You have a 4 processor box and a bcp job to run. The job takes 10 processor minutes to run – how long does it take 4 bcp processes (each bound to a separate UMS) to process the job? Pretty easy isn’t it - 2.5 minutes (were obviously in an ideal world here).
So now imagine you’re a very enthusiastic DBA and realize the processors aren’t working to the max. You decide next time you’ll set everything up so that you can run five bcp processes and hopefully make better use of your processes. How long do you think the job will take with five bcp processes? Two minutes? Nope, more like 4 minutes.
Why? Well two of the bcp processes are going to get permanently stuck on one processor. Thus if the work is divided between each spid this will give two minutes of work to each spid. The two spids sharing one processor are now only going to get half the processor time, therefore it will take them twice as long to run – four minutes. QED, five spids thus take considerably longer to run than four
To get a deep understanding of the UMS have a look at the following:
Let me ask you a stupid question:
Suppose that I have a m/c with only one CPU. I open up 2 instances of Query Analyzer and log to SQL Server. This means that I have 2 connections with 2 SPIDS. Correct? In each of these 2 query analyzer windows, I run the following query:
declare @intVar as int, @intIndex as int
SELECT @intIndex = 0
SELECT @intVar = 11000000
WHILE( @intIndex < @intVar)
print 'Looping : ' + CAST(@intIndex as varchar(10))
SELECT @intIndex = @intIndex + 1
Does it mean that, after the first loop is done, the second loop will start? Or they will be executed simultaneously?

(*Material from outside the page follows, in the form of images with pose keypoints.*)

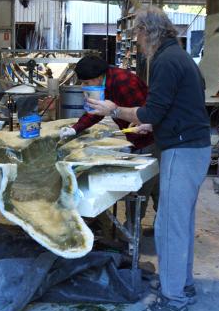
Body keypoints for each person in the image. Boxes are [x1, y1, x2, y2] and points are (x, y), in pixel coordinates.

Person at [87, 6, 210, 311]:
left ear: (148, 32)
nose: (138, 42)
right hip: (191, 146)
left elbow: (152, 111)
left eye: (138, 35)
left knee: (169, 228)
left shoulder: (166, 61)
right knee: (179, 224)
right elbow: (177, 105)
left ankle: (174, 302)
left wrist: (117, 110)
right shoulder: (179, 56)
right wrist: (154, 124)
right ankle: (182, 286)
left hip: (183, 151)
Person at [59, 56, 158, 227]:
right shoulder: (101, 83)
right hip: (134, 137)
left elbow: (148, 112)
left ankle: (132, 234)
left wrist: (144, 123)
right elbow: (95, 111)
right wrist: (75, 128)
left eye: (86, 82)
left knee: (142, 187)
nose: (84, 86)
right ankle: (154, 230)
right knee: (153, 183)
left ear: (99, 76)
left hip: (150, 137)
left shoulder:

Both connections will execute simultaneously. Each connection will have a thread of execution that will be swapped on and off the processor continuously. The processor will 'time slice' or multiplex its work evenly between the two threads until they are both done. The time slicng is cntrolled by the OS scheduler.
What part does SQL UMS play in this scenario?
Its primary function is to keep as much of the SQL Server scheduling process as possible in user mode.